Virgiia State Police said yesterday they have no suspects in the weekend theft of at least $86,000 worth of antique silver from historic Gunston Hall in southern Fairfax County.

"As far as suspects go, right now, we suspect everybody," State Trooper Craig Carmen said. The thieves entered the home of colonial statesman George Mason some time before dawn by using a crowbar on a side door, the trooper said.

Although the house, now a state museum, is protected by a burglar alarm, police said the alarm failed to sound and the silver was not discovered missing until a groundsman opened the building Sunday morning.

Investigation said they have not ruled out the possibility that the theft was an "inside job," or that the burglars may have approached the house, about 15 miles south of Alexandria from the Potomac River. "We just don't know if they came by boat or by car," Carmen said.

Gunston Hall curator Bennie Brown estimated the value of the silver, if melted down, at less than "1 percent of its real value." Twenty-five pieces, all but one sterling, were taken. With the exception of a Paul Revere porringer, these were all 18th century English silver, mostly tea services, candelabra and silverward.

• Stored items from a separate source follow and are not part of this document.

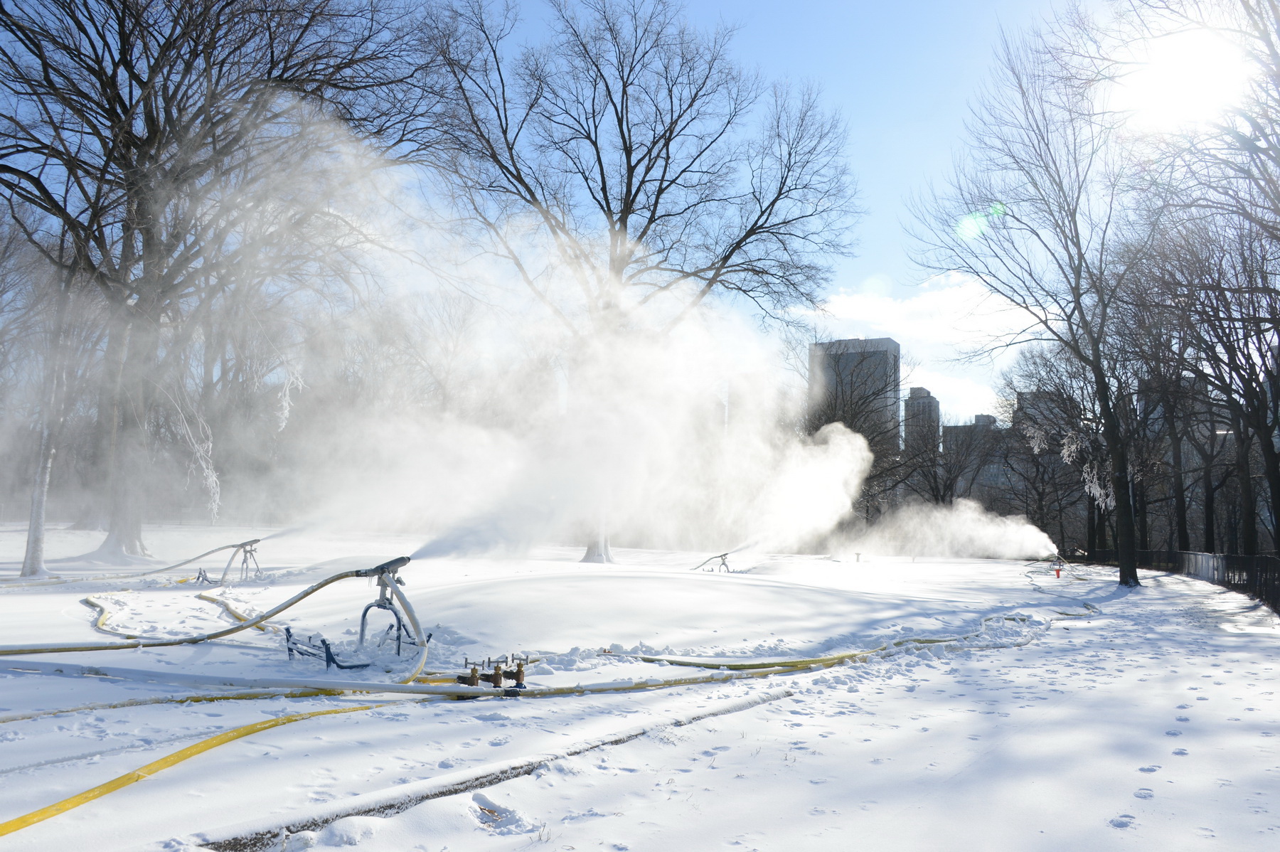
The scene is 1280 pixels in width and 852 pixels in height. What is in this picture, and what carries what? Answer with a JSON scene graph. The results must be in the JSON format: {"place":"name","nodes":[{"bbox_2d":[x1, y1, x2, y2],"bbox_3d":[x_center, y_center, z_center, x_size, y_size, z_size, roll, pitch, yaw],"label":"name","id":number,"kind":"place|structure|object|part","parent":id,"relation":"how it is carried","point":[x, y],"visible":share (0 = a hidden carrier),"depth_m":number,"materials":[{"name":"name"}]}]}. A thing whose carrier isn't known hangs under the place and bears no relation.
{"place":"outdoors","nodes":[
{"label":"outdoors","id":0,"kind":"place"},
{"bbox_2d":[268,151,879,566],"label":"spray","id":1,"kind":"structure","parent":0,"point":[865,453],"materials":[{"name":"white snow"}]},
{"bbox_2d":[0,0,1149,412],"label":"sky","id":2,"kind":"structure","parent":0,"point":[880,232],"materials":[{"name":"blue"}]},
{"bbox_2d":[0,519,1279,851],"label":"snowy ground","id":3,"kind":"structure","parent":0,"point":[542,781],"materials":[{"name":"white snow"}]},
{"bbox_2d":[9,204,95,577],"bbox_3d":[-13.100,-1.550,21.380,5.194,9.735,5.185,0,-5,8],"label":"tree","id":4,"kind":"object","parent":3,"relation":"on","point":[31,535],"visible":0.72,"depth_m":21.27,"materials":[{"name":"plant"}]},
{"bbox_2d":[82,593,142,638],"bbox_3d":[-6.798,2.490,12.872,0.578,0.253,3.480,4,-6,-36],"label":"yellow hose","id":5,"kind":"object","parent":3,"relation":"on","point":[89,599],"visible":0.69,"depth_m":12.63,"materials":[{"name":"yellow rubber"}]},
{"bbox_2d":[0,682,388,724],"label":"yellow hose","id":6,"kind":"object","parent":3,"relation":"on","point":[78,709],"visible":0.94,"depth_m":7.05,"materials":[{"name":"yellow rubber"}]},
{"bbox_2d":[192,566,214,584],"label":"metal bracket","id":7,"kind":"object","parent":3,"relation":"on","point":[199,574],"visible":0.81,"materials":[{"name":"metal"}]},
{"bbox_2d":[0,695,423,837],"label":"yellow hose","id":8,"kind":"object","parent":3,"relation":"on","point":[178,754],"visible":0.99,"depth_m":5.40,"materials":[{"name":"yellow rubber"}]},
{"bbox_2d":[0,0,447,572],"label":"bare tree","id":9,"kind":"object","parent":3,"relation":"on","point":[111,78],"visible":0.99,"depth_m":21.23,"materials":[{"name":"brown plant"}]},
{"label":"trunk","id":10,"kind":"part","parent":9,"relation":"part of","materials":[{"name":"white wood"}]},
{"label":"tree trunk","id":11,"kind":"part","parent":9,"relation":"part of","materials":[{"name":"wood"}]},
{"bbox_2d":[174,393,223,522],"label":"branch","id":12,"kind":"object","parent":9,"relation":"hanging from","point":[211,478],"visible":0.69,"depth_m":24.61,"materials":[{"name":"white plant"}]},
{"bbox_2d":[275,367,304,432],"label":"branch","id":13,"kind":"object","parent":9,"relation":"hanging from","point":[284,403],"visible":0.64,"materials":[{"name":"white ice"}]},
{"bbox_2d":[195,590,283,633],"bbox_3d":[-5.268,2.512,13.256,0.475,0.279,3.856,4,-6,-41],"label":"yellow hose","id":14,"kind":"object","parent":3,"relation":"on","point":[214,599],"visible":0.56,"depth_m":13.13,"materials":[{"name":"yellow rubber"}]},
{"bbox_2d":[217,539,263,586],"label":"snow gun","id":15,"kind":"object","parent":3,"relation":"on","point":[252,550],"visible":0.93,"depth_m":19.33,"materials":[{"name":"grey metal"}]},
{"bbox_2d":[2,538,255,586],"bbox_3d":[-10.204,2.632,19.786,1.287,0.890,5.574,-3,-6,34],"label":"hose","id":16,"kind":"object","parent":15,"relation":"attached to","point":[209,552],"visible":0.91,"depth_m":19.96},
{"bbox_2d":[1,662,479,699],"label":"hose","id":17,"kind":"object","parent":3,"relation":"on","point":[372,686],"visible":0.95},
{"bbox_2d":[279,627,372,670],"bbox_3d":[-2.939,2.102,9.292,0.778,0.354,0.459,-2,-5,30],"label":"metal bracket","id":18,"kind":"object","parent":3,"relation":"on","point":[289,649],"visible":0.83,"depth_m":9.21,"materials":[{"name":"blue metal"}]},
{"bbox_2d":[354,556,418,656],"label":"snow gun","id":19,"kind":"object","parent":3,"relation":"on","point":[384,584],"visible":0.87,"depth_m":9.83,"materials":[{"name":"grey metal"}]},
{"bbox_2d":[0,563,439,683],"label":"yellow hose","id":20,"kind":"object","parent":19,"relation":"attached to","point":[286,604],"visible":0.95,"depth_m":9.59,"materials":[{"name":"yellow rubber"}]},
{"bbox_2d":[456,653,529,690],"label":"valve","id":21,"kind":"object","parent":3,"relation":"on","point":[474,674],"visible":0.96,"depth_m":8.12,"materials":[{"name":"metal"}]},
{"bbox_2d":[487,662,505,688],"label":"valve","id":22,"kind":"object","parent":3,"relation":"on","point":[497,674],"visible":0.97,"depth_m":7.94,"materials":[{"name":"metal"}]},
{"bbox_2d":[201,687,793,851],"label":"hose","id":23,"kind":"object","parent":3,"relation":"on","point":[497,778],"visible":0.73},
{"bbox_2d":[503,652,531,687],"bbox_3d":[-0.999,2.018,8.118,0.226,0.305,0.216,0,-5,8],"label":"valve","id":24,"kind":"object","parent":3,"relation":"on","point":[519,671],"visible":0.98,"depth_m":8.08,"materials":[{"name":"metal"}]},
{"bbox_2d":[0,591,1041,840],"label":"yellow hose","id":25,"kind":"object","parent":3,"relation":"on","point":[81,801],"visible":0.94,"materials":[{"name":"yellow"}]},
{"bbox_2d":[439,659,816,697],"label":"yellow hose","id":26,"kind":"object","parent":3,"relation":"on","point":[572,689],"visible":0.69,"depth_m":8.39,"materials":[{"name":"yellow rubber"}]},
{"bbox_2d":[415,0,862,565],"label":"bare tree","id":27,"kind":"object","parent":3,"relation":"on","point":[682,172],"visible":0.92,"depth_m":26.56,"materials":[{"name":"plant"}]},
{"bbox_2d":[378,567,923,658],"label":"snow mound","id":28,"kind":"object","parent":3,"relation":"on","point":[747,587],"visible":0.82,"depth_m":12.91,"materials":[{"name":"white snow"}]},
{"bbox_2d":[693,551,733,572],"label":"snow gun","id":29,"kind":"object","parent":3,"relation":"on","point":[724,555],"visible":0.9,"depth_m":26.77,"materials":[{"name":"grey metal"}]},
{"bbox_2d":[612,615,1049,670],"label":"yellow hose","id":30,"kind":"object","parent":3,"relation":"on","point":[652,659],"visible":0.74,"depth_m":10.40,"materials":[{"name":"yellow rubber"}]},
{"bbox_2d":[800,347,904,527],"label":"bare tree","id":31,"kind":"object","parent":3,"relation":"on","point":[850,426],"visible":0.61,"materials":[{"name":"plant"}]},
{"bbox_2d":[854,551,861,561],"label":"post","id":32,"kind":"object","parent":3,"relation":"on","point":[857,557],"visible":0.98,"depth_m":36.30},
{"bbox_2d":[901,411,999,506],"label":"bare tree","id":33,"kind":"object","parent":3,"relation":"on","point":[935,478],"visible":0.76,"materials":[{"name":"brown plant"}]},
{"bbox_2d":[906,17,1155,585],"bbox_3d":[9.701,-2.690,23.057,6.752,12.926,6.995,4,-6,-41],"label":"bare tree","id":34,"kind":"object","parent":3,"relation":"on","point":[1103,383],"visible":0.99,"depth_m":22.36,"materials":[{"name":"brown plant"}]},
{"bbox_2d":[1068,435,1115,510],"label":"branch","id":35,"kind":"object","parent":34,"relation":"hanging from","point":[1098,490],"visible":0.46,"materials":[{"name":"white ice"}]},
{"label":"trunk","id":36,"kind":"part","parent":34,"relation":"part of","materials":[{"name":"brown wood"}]},
{"bbox_2d":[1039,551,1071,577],"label":"snow gun","id":37,"kind":"object","parent":3,"relation":"on","point":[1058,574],"visible":0.94,"depth_m":30.19,"materials":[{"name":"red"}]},
{"bbox_2d":[1002,342,1111,554],"label":"bare tree","id":38,"kind":"object","parent":3,"relation":"on","point":[1053,453],"visible":0.74,"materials":[{"name":"brown plant"}]},
{"bbox_2d":[1090,548,1279,613],"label":"fence","id":39,"kind":"object","parent":3,"relation":"on","point":[1278,592],"visible":0.63,"depth_m":23.80,"materials":[{"name":"black metal"}]},
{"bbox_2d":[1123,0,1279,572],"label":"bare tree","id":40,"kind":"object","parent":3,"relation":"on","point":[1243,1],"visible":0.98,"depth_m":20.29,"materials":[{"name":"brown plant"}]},
{"bbox_2d":[727,373,772,437],"label":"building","id":41,"kind":"structure","parent":0,"point":[734,393],"materials":[{"name":"grey"}]},
{"bbox_2d":[807,336,899,453],"label":"high-rise building","id":42,"kind":"structure","parent":0,"point":[895,346],"materials":[{"name":"grey"}]},
{"bbox_2d":[790,270,1031,420],"label":"cloud","id":43,"kind":"structure","parent":0,"point":[887,311],"materials":[{"name":"white"}]},
{"bbox_2d":[903,386,940,453],"label":"high-rise building","id":44,"kind":"structure","parent":0,"point":[930,403],"materials":[{"name":"grey brick"}]},
{"bbox_2d":[845,498,1057,560],"bbox_3d":[12.183,4.160,39.041,8.746,2.555,3.789,0,-5,8],"label":"water spray","id":45,"kind":"object","parent":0,"point":[1010,520],"visible":0.98,"depth_m":38.33,"materials":[{"name":"white"}]},
{"bbox_2d":[939,412,998,469],"label":"building","id":46,"kind":"structure","parent":0,"point":[980,416],"materials":[{"name":"grey brick"}]},
{"bbox_2d":[1014,388,1064,442],"label":"building","id":47,"kind":"structure","parent":0,"point":[1027,396],"materials":[{"name":"grey brick"}]},
{"bbox_2d":[1134,374,1221,453],"label":"building","id":48,"kind":"structure","parent":0,"point":[1155,428],"materials":[{"name":"grey"}]},
{"bbox_2d":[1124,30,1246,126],"label":"sun","id":49,"kind":"structure","parent":0,"point":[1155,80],"materials":[{"name":"white"}]}
]}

Though the house is filled with valuables, including 200-year-old paintings, precious china and crystal and collections of colonial documents and correspondence, the burglars removed only certain pieces of silver.

According to Trooper Carmen, most of the missing pieces were on display and in plain sight.

It was the first burglary at the plantation turned museum. "We've had small things disappear from time to time," said Brown, "but never anything of this caliber."